* WORK REQUIRED
Below is a listing; transcribe it exactly but without any images.
-- Opening Marker --
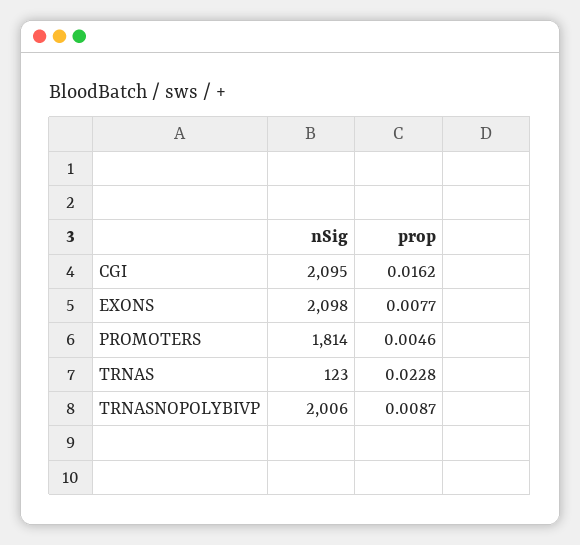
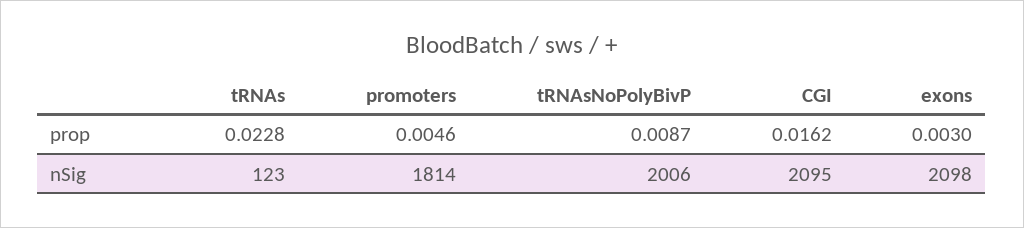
  {
    "nSig": {
      "CGI": 2095,
      "EXONS": 2098,
      "PROMOTERS": 1814,
      "TRNAS": 123,
      "TRNASNOPOLYBIVP": 2006
    },
    "prop": {
      "CGI": 0.0162,
-     "EXONS": 0.0077,
+     "EXONS": 0.003,
      "PROMOTERS": 0.0046,
      "TRNAS": 0.0228,
      "TRNASNOPOLYBIVP": 0.0087
    }
  }

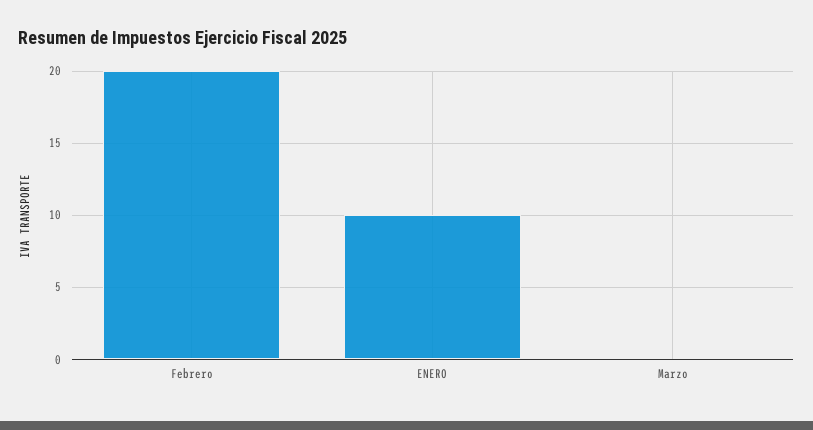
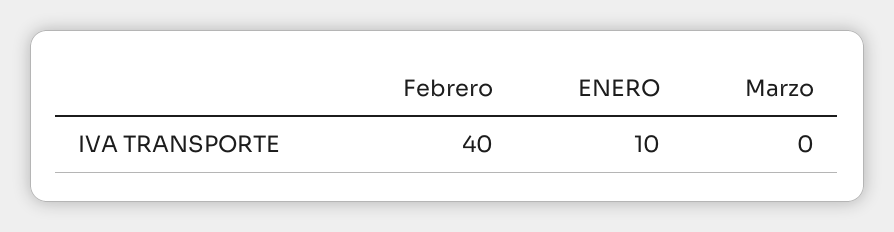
  {
-   "Febrero": 20,
+   "Febrero": 40,
    "ENERO": 10,
    "Marzo": 0
  }

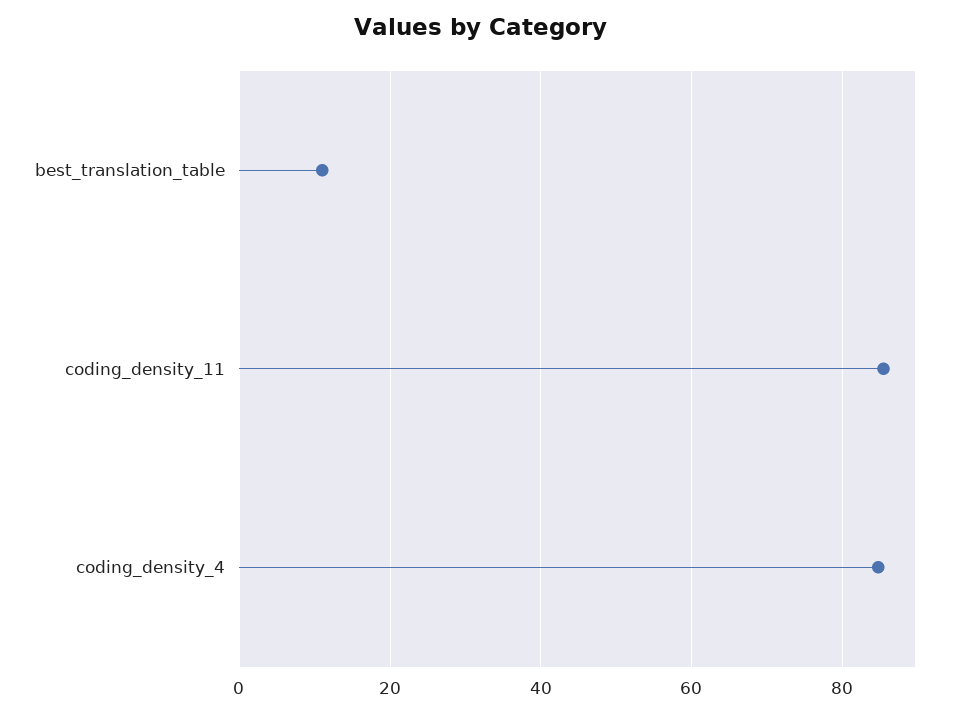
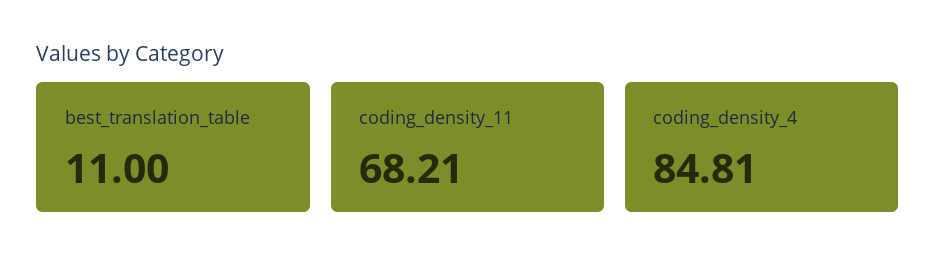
  {
    "best_translation_table": 11,
-   "coding_density_11": 86,
+   "coding_density_11": 68.21,
    "coding_density_4": 84.81
  }

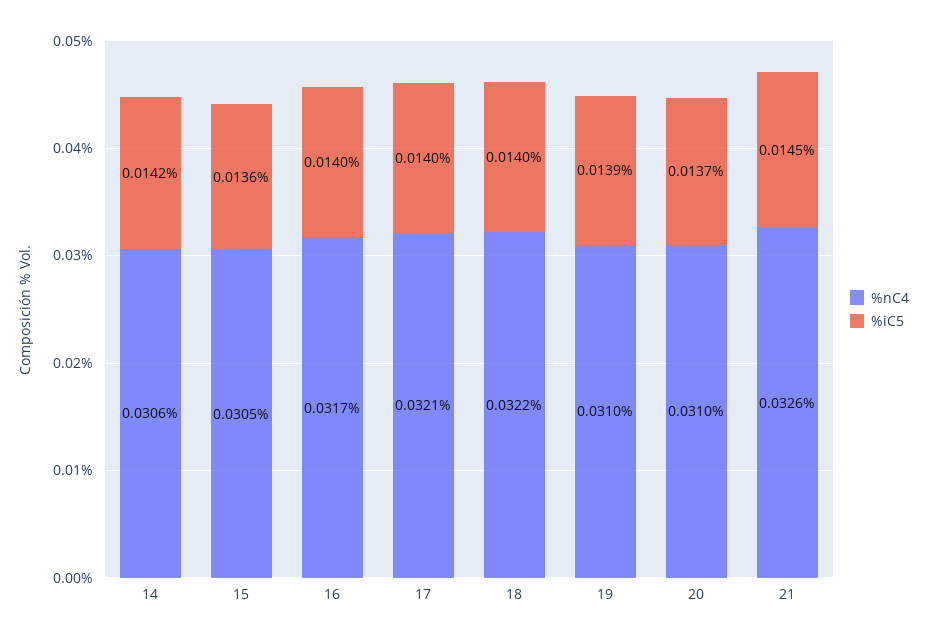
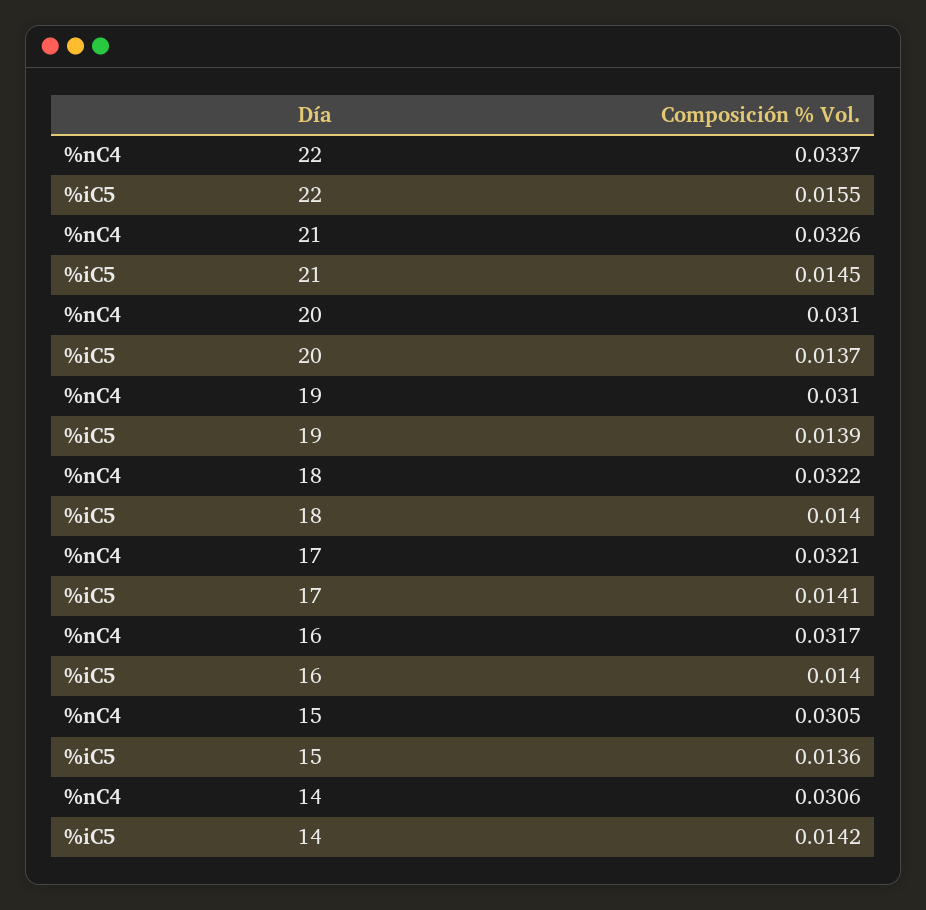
  {
    "%nC4": {
      "14": 0.0306,
      "15": 0.0305,
      "16": 0.0317,
      "17": 0.0321,
      "18": 0.0322,
      "19": 0.031,
      "20": 0.031,
-     "21": 0.0326
+     "21": 0.0326,
+     "22": 0.0337
    },
    "%iC5": {
      "14": 0.0142,
      "15": 0.0136,
      "16": 0.014,
-     "17": 0.014,
+     "17": 0.0141,
      "18": 0.014,
      "19": 0.0139,
      "20": 0.0137,
-     "21": 0.0145
+     "21": 0.0145,
+     "22": 0.0155
    }
  }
-- Closing Marker --
* SOLUTION FOR THIS TASK
  {
    "nSig": {
      "CGI": 2095,
      "EXONS": 2098,
      "PROMOTERS": 1814,
      "TRNAS": 123,
      "TRNASNOPOLYBIVP": 2006
    },
    "prop": {
      "CGI": 0.0162,
-     "EXONS": 0.0077,
+     "EXONS": 0.003,
      "PROMOTERS": 0.0046,
      "TRNAS": 0.0228,
      "TRNASNOPOLYBIVP": 0.0087
    }
  }

  {
-   "Febrero": 20,
+   "Febrero": 40,
    "ENERO": 10,
    "Marzo": 0
  }

  {
    "best_translation_table": 11,
-   "coding_density_11": 86,
+   "coding_density_11": 68.21,
    "coding_density_4": 84.81
  }

  {
    "%nC4": {
      "14": 0.0306,
      "15": 0.0305,
      "16": 0.0317,
      "17": 0.0321,
      "18": 0.0322,
      "19": 0.031,
      "20": 0.031,
-     "21": 0.0326
+     "21": 0.0326,
+     "22": 0.0337
    },
    "%iC5": {
      "14": 0.0142,
      "15": 0.0136,
      "16": 0.014,
-     "17": 0.014,
+     "17": 0.0141,
      "18": 0.014,
      "19": 0.0139,
      "20": 0.0137,
-     "21": 0.0145
+     "21": 0.0145,
+     "22": 0.0155
    }
  }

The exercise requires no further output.